Secondo il
genero di Marx i “diritti dell’ozio” devono essere considerati piú sacri dei
“Diritti dell’uomo”. Essi impongono di non lavorare piú di tre ore al giorno.
Quando si raggiungerà questo risultato, allora finalmente lavorare sarà un
piacere. Con l’aiuto delle macchine moderne ciò è diventato possibile.
P. Lafargue, Il diritto all’ozio
Queste miserie individuali e sociali, per grandi e innumerevoli che siano, per eterne che appaiano, spariranno come le iene e gli sciacalli all’avvicinarsi del leone, allorché il proletariato dirà: “Lo voglio”. Ma perché pervenga alla coscienza della sua forza, è necessario che il proletariato schiacci sotto i piedi i pregiudizi della morale cristiana, economica, libero-pensatrice; è necessario che ritorni ai suoi istinti naturali, che proclami i Diritti dell’ozio, mille volte piú sacri e piú nobili degli asfittici Diritti dell’uomo, escogitati dagli avvocati metafisici della rivoluzione borghese; che si costringa a non lavorare piú di tre ore al giorno, a non far niente e a far bisboccia per il resto della giornata e della notte.
Fin qui il mio compito è stato facile, non avevo che da descrivere dei mali reali a noi tutti, ahimè, ben noti!
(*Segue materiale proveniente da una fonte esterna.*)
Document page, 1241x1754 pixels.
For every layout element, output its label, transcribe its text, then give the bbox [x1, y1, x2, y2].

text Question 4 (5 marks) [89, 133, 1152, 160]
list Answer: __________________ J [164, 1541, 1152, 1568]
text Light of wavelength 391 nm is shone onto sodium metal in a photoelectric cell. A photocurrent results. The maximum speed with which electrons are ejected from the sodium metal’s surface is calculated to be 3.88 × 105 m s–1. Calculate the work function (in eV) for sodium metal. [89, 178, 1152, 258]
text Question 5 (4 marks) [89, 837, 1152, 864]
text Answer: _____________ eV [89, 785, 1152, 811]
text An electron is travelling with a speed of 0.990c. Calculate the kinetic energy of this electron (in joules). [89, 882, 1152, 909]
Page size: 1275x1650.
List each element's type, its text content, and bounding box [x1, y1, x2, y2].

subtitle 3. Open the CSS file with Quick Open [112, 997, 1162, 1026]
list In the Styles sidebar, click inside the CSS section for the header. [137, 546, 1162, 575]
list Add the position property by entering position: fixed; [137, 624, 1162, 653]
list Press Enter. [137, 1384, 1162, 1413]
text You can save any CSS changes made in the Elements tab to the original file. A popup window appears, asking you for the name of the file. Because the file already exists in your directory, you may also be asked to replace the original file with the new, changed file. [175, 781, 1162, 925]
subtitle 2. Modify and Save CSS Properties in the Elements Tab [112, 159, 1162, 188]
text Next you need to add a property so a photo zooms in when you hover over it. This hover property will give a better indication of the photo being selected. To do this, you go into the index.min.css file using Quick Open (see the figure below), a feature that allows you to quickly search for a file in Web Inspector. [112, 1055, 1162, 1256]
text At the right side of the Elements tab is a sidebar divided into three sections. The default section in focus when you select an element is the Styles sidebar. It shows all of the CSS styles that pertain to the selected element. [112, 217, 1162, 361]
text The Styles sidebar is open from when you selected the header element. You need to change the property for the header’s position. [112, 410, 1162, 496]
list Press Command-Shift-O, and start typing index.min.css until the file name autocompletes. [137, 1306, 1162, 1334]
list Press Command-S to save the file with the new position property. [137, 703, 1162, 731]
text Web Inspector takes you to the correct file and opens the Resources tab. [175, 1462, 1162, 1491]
Ma convincere il proletario che la parola d’ordine che gli è stata inculcata è perversa, che il lavoro sfrenato al quale si è dato dagli inizi del secolo è il piú tremendo flagello che mai abbia colpito l’umanità, che il lavoro diverrà un complemento del piacere dell’ozio, un benefico esercizio per l’organismo umano, una passione utile all’organismo sociale solo quando sarà saggiamente regolamentato e limitato a un massimo di tre ore al giorno, questo è un compito arduo al di sopra delle mie forze; solo dei fisiologi, degli igienisti, degli economisti comunisti potrebbero affrontarlo. Nelle pagine che seguono, mi limiterò a dimostrare che, dati i mezzi di produzione moderni e la loro illimitata capacità riproduttiva, bisogna reprimere la passione aberrante degli operai per il lavoro e obbligarli a consumare le merci che producono.